10 thoughts on “The Rising Tide Racks All Slides

  1. I’m not John Browning by any stretch of the imagination, but it seems to me that a microstamp would seriously impede the smoothness that a semi-auto depends on to work well.

    I suggest that SWAT teams need to try it first and see how it works.

  2. Great post. I heard the decision might be Monday morning on SCOTUSBlog, but regardless we are on the verge of a great victory. Something I’ve been working for for 15 years; others have been working even longer.

    On the subject of Microstamping, I have the following to say:

    So, here I am a law abiding good-guy and like to target shoot. I have just been to the gun range and fired 50 rounds. I leave those 50 rounds in the trash can with microstamped codes on each case. What stops a criminal from picking up those casings and keeping a couple in his pocket to drop at a crime scene?

    Let’s say he picks up the empty brass casings from 5 or 10 different people. Then he goes and commits a crime.

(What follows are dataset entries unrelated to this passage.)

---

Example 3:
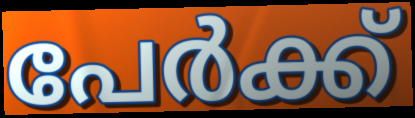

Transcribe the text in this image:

പേർക്ക്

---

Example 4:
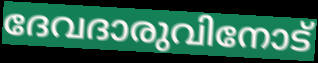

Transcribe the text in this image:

ദേവദാരുവിനോട്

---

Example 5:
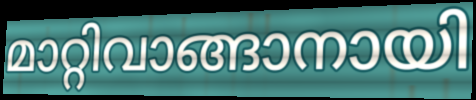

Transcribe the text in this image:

മാറ്റിവാങ്ങാനായി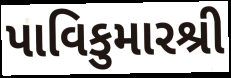
પાવિકુમારશ્રીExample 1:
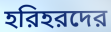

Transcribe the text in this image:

হরিহরদের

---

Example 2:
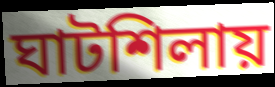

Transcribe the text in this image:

ঘাটশিলায়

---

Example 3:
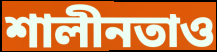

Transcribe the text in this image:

শালীনতাও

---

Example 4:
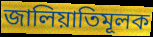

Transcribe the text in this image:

জালিয়াতিমূলক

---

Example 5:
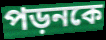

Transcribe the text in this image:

পড়নকে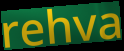
rehva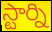
స్టార్ని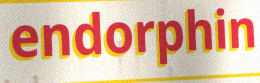
endorphinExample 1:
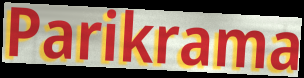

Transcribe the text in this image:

Parikrama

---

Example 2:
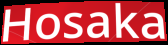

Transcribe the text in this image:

Hosaka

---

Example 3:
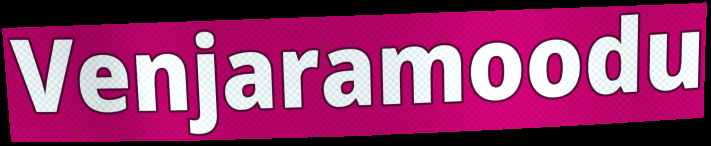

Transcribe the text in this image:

Venjaramoodu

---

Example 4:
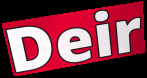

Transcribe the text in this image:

Deir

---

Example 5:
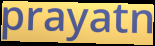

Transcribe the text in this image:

prayatn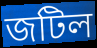
জটিল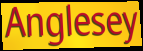
Anglesey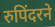
रुपिंदरने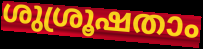
ശുശ്രൂഷതാം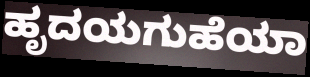
ಹೃದಯಗುಹೆಯಾ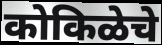
कोकिळेचे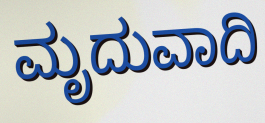
ಮೃದುವಾದಿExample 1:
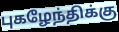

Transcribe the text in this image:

புகழேந்திக்கு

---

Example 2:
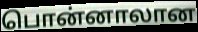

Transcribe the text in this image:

பொன்னாலான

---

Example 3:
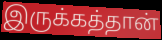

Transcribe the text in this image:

இருக்கத்தான்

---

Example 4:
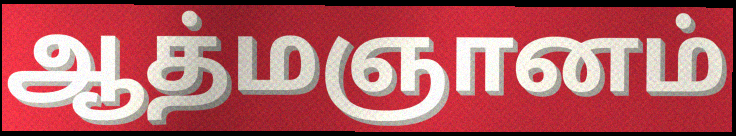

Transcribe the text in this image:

ஆத்மஞானம்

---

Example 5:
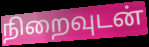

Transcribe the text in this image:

நிறைவுடன்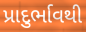
પ્રાદુર્ભાવથી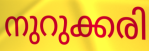
നുറുക്കരി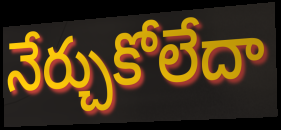
నేర్చుకోలేదా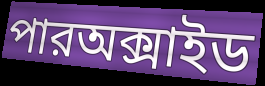
পারঅক্সাইড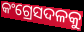
କଂଗ୍ରେସଦଳକୁ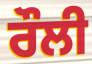
ਰੌਲੀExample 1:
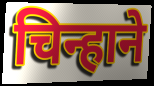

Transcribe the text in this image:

चिन्हाने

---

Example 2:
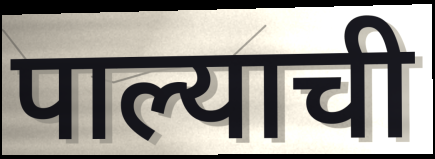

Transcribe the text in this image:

पाल्याची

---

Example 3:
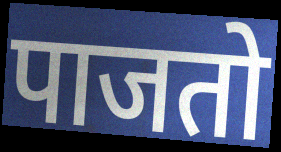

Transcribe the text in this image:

पाजतो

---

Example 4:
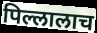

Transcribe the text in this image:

पिल्लालाच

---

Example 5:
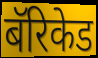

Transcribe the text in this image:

बॅरिकेड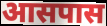
आसपास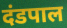
दंडपाल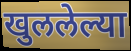
खुललेल्याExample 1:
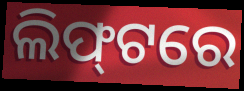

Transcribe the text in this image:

ଲିଫ୍‍ଟରେ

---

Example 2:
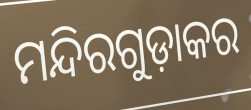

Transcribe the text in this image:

ମନ୍ଦିରଗୁଡ଼ାକର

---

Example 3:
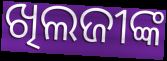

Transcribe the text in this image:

ଖିଲଜୀଙ୍କ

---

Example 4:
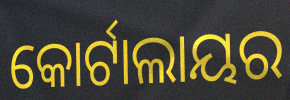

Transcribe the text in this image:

କୋର୍ଟାଲାୟର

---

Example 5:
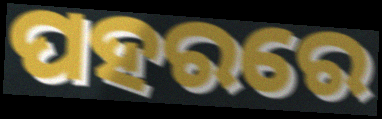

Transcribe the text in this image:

ପହରରେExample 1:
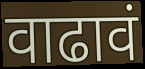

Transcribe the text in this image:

वाढावं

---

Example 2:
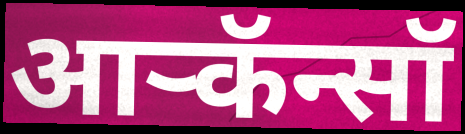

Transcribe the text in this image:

    At the crime scene, he takes a few shots with his gun, but leaves the microstamped shell casings from the guns of 5 or 10 different gun owners. Now there are shell casings from possibly 5 or 10 people at a crime scene. All of whom are innocent, but will be investigated by police about the crime.

    The lawyer says “ladies and gentlemen of the jury, there are shell casings from 5 different guns traced to 5 different owners at the crime scene.”

    Can you say reasonable doubt?

  3. bubbasan: I agree… to slam a stamp into the round will either require diverting energy from the rest of the cycle of function. Pistols with these microstamps will probably be more likely to jam up as a result. And I can’t imagine how it will be hard at all for a criminal to simply file off the stamp!

    Carnivore: I think that would be counterproductive to the criminal since it would leave more evidence pointing towards the criminal, like witnesses at the range, sign-in sheets, etc.

  4. Scooby – I can see in theory where a VERY small “stamp” in the bolt face, leaving a tiny stamp in the base of the cartridge case, could work without muciking up the action too much, in theory…

  5. Carivore if you are bothering to pick up all of your brass hand it off to someone who reloads.

    Mitch if the stamp is small enough not to interfere it will be small enough to not make an impression in x percentage of rounds fired without any wear or tampering.

  6. Scooby – I don’t think you are thinking of the possibilities of how a criminal could get spent brass anonymously at hundreds of places around the country. Three of the ranges I go to have brass laying around from multiple shooters. They are public ranges with no sign-in logs or any record of who is there.

    If I have a 45ACP revolver when I commit a crime, but leave brass I picked up from a 45ACP semi-auto at a crime scene, but evidence points to an innocent guy whose brass I picked up, not me.

    jpmn – My point is that I don’t pick up my brass and don’t want to chase after every casing so it is there for someone else to pick up if they wanted to and leave at a crime seen to implicate someone other than themselves.

  7. More to the point Carnivore if I’m a range attendant / employee and every now and again a fellow shows up and offers me $200 for 10lbs of brass and I don’t have to sort it – sure I’ll fill up a bag and give it to him. The drug dealers on the corner where I used to live had revenues in excess of $10k a day, ya gotta know they’ll spend a couple hundred every now and again for “camouflage”.

  8. “ladies and gentlemen of the jury, there are shell casings from 5 different guns traced to 5 different owners at the crime scene.”

    And ballistic testing showed that only the defendant’s gun was used to shoot the victim.

  9. Yes, lots of criminals hang on to their crime weapons long after fleeing the scene so they can be caught with it later. Or if they are even caught its because there is other evidence placing them at the crime like eye witnesses and cameras; nothing of which have anything to do with ballistics. Or are you talking about New York’s Ballistics Database which has yet to lead to a single prosecution?